<<<<
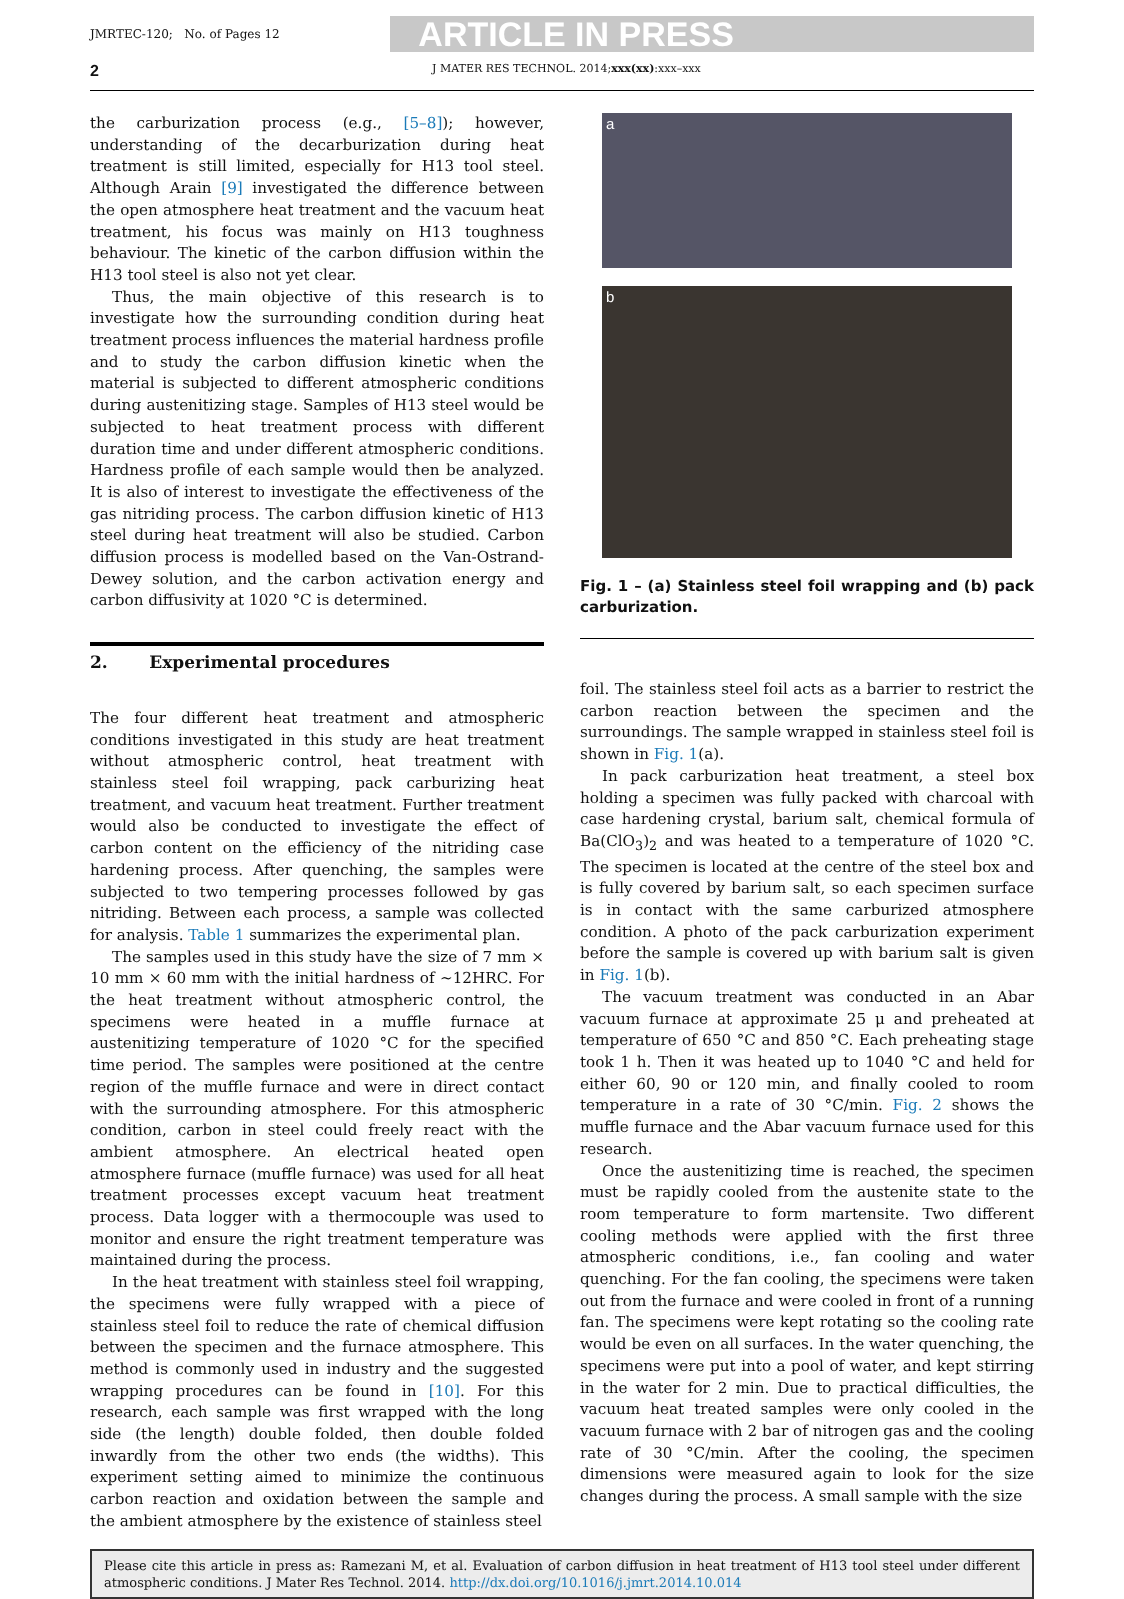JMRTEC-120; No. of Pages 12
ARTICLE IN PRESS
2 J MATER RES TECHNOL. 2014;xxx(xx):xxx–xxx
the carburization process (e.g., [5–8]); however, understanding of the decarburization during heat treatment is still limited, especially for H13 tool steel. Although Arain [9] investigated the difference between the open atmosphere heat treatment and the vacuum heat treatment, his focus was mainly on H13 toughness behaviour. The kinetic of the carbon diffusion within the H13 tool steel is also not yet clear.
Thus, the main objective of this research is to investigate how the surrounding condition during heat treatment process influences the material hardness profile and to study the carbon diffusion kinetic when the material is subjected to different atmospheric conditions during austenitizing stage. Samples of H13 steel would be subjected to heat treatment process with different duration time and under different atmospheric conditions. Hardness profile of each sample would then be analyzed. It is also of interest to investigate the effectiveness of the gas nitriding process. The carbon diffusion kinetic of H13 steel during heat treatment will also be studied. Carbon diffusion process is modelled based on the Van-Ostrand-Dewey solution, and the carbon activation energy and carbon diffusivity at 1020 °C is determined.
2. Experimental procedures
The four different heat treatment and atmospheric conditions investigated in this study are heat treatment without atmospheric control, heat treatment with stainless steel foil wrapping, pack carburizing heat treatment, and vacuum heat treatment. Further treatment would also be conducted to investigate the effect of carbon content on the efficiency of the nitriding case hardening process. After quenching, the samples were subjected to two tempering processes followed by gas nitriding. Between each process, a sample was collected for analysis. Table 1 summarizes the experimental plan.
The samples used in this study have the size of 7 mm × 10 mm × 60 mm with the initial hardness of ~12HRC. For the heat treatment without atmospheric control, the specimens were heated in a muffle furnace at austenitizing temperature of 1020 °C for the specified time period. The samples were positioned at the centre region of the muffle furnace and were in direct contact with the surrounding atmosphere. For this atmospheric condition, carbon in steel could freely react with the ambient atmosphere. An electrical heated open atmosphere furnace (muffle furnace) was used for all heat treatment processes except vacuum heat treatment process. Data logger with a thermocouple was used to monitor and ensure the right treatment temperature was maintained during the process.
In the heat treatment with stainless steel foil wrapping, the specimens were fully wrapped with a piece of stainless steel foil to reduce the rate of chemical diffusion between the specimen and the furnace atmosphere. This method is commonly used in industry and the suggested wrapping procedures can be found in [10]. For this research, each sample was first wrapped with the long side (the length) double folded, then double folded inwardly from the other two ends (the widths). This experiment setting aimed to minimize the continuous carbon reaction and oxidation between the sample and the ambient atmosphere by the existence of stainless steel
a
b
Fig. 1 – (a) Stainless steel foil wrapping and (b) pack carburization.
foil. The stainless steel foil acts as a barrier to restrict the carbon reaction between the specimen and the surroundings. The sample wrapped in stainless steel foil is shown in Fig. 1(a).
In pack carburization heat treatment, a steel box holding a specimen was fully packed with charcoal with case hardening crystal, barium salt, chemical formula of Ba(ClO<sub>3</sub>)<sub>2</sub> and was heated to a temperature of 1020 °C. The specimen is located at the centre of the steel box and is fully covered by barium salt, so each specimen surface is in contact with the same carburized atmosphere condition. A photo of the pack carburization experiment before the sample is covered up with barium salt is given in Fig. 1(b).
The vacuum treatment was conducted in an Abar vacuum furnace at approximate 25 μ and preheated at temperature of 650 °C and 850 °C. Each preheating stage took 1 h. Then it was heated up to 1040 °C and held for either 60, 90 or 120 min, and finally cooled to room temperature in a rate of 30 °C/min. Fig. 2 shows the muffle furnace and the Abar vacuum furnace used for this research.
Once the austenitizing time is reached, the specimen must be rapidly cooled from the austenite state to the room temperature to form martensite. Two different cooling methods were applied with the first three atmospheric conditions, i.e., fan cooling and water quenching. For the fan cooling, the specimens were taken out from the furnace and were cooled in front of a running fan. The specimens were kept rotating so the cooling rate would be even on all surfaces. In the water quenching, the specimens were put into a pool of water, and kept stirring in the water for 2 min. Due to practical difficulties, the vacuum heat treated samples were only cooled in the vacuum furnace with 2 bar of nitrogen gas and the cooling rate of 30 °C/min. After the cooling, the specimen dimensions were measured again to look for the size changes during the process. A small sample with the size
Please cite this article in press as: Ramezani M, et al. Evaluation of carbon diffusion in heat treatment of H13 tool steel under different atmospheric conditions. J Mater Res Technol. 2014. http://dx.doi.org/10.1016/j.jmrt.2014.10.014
>>>>
<<<<
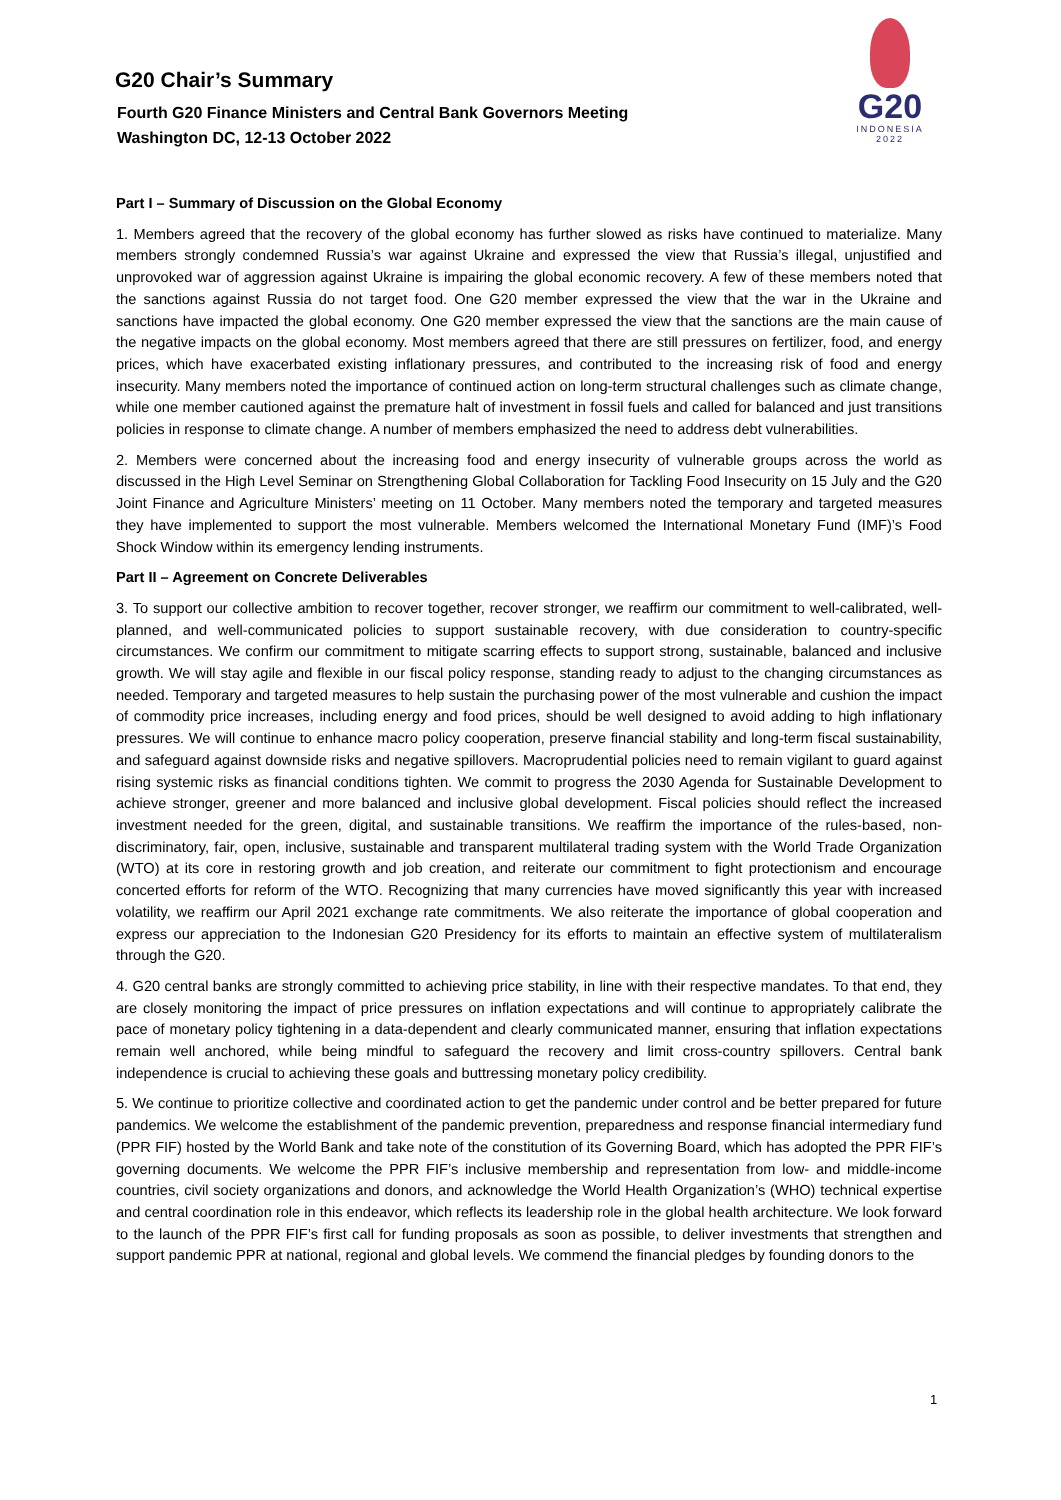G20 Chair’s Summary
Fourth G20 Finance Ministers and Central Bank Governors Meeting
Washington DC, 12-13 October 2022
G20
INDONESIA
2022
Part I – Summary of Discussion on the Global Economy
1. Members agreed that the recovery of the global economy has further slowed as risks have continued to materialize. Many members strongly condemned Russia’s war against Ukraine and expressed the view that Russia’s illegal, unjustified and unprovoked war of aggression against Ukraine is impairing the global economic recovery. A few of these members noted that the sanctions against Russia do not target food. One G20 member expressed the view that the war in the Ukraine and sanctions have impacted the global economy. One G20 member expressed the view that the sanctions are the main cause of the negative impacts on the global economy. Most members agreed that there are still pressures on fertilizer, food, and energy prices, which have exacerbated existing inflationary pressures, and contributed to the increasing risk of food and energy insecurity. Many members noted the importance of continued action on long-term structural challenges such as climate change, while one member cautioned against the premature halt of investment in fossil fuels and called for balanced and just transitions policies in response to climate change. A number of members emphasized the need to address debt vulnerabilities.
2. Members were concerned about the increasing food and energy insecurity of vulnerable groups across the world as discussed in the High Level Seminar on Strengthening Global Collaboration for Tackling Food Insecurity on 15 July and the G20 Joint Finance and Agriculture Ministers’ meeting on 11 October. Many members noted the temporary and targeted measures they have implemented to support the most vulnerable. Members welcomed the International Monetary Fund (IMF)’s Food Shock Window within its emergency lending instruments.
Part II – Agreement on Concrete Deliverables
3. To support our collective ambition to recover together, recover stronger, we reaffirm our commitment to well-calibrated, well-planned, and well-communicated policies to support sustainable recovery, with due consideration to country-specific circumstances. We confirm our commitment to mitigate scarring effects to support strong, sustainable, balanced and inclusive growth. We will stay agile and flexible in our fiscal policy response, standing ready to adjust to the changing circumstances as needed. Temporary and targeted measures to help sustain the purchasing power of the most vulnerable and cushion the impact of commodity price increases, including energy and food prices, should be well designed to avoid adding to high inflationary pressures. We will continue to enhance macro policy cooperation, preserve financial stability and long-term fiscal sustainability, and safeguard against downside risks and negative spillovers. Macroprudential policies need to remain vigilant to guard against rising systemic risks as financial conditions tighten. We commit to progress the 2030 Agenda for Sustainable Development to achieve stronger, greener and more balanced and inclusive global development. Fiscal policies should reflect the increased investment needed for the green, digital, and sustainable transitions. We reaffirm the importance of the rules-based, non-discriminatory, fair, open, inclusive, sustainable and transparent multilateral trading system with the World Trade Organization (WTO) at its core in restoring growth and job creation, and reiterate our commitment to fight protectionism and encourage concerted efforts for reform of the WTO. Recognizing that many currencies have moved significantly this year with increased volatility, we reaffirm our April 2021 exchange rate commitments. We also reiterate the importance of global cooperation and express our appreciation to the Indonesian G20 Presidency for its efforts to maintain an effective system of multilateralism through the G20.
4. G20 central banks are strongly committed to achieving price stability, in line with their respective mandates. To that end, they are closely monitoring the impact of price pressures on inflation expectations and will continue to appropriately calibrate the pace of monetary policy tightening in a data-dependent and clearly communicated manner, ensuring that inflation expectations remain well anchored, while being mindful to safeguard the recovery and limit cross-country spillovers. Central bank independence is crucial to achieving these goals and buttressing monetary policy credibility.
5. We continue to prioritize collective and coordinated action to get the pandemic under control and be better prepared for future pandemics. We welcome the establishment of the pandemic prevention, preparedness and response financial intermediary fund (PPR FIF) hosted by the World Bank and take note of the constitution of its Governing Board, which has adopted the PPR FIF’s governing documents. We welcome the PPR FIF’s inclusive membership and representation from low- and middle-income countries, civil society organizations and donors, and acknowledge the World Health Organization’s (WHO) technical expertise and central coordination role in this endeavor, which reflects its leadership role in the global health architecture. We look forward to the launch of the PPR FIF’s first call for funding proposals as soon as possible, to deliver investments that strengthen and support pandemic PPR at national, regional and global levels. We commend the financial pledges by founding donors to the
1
>>>>
<<<<
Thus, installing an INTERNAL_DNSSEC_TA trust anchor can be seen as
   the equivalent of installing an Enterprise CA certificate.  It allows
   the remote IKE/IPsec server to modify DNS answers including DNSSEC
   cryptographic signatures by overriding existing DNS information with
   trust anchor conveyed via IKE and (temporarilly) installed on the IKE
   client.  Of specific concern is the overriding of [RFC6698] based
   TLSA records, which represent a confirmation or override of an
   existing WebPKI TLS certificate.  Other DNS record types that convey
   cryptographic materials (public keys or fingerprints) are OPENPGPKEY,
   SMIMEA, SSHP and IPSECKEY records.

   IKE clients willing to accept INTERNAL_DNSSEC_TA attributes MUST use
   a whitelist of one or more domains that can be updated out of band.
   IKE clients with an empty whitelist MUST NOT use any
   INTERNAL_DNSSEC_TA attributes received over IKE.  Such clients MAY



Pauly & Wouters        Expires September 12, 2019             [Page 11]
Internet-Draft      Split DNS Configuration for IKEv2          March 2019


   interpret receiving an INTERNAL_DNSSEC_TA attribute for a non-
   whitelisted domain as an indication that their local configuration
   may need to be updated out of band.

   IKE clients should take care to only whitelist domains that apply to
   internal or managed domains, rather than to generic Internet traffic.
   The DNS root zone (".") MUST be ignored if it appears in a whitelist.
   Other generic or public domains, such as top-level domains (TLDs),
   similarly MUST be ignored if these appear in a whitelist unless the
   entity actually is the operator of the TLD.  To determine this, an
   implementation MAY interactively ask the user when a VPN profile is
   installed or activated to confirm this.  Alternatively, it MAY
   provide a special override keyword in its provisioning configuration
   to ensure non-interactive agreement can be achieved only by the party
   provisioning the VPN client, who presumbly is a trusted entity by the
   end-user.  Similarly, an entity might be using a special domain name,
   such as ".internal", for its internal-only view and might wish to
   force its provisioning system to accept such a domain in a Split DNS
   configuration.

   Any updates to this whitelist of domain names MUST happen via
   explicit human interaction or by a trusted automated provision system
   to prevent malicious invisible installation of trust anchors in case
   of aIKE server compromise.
>>>>
TASK DIRECTIONS:
For this exercise, repeat exactly the lines of the data above from the one with "2 J MATER RES TECHNOL. 2014;xxx(xx):xxx–xxx" down to the one with "the carburization process", both end lines included.

ANSWER BOX:
2 J MATER RES TECHNOL. 2014;xxx(xx):xxx–xxx
the carburization process (e.g., [5–8]); however, understanding of the decarburization during heat treatment is still limited, especially for H13 tool steel. Although Arain [9] investigated the difference between the open atmosphere heat treatment and the vacuum heat treatment, his focus was mainly on H13 toughness behaviour. The kinetic of the carbon diffusion within the H13 tool steel is also not yet clear.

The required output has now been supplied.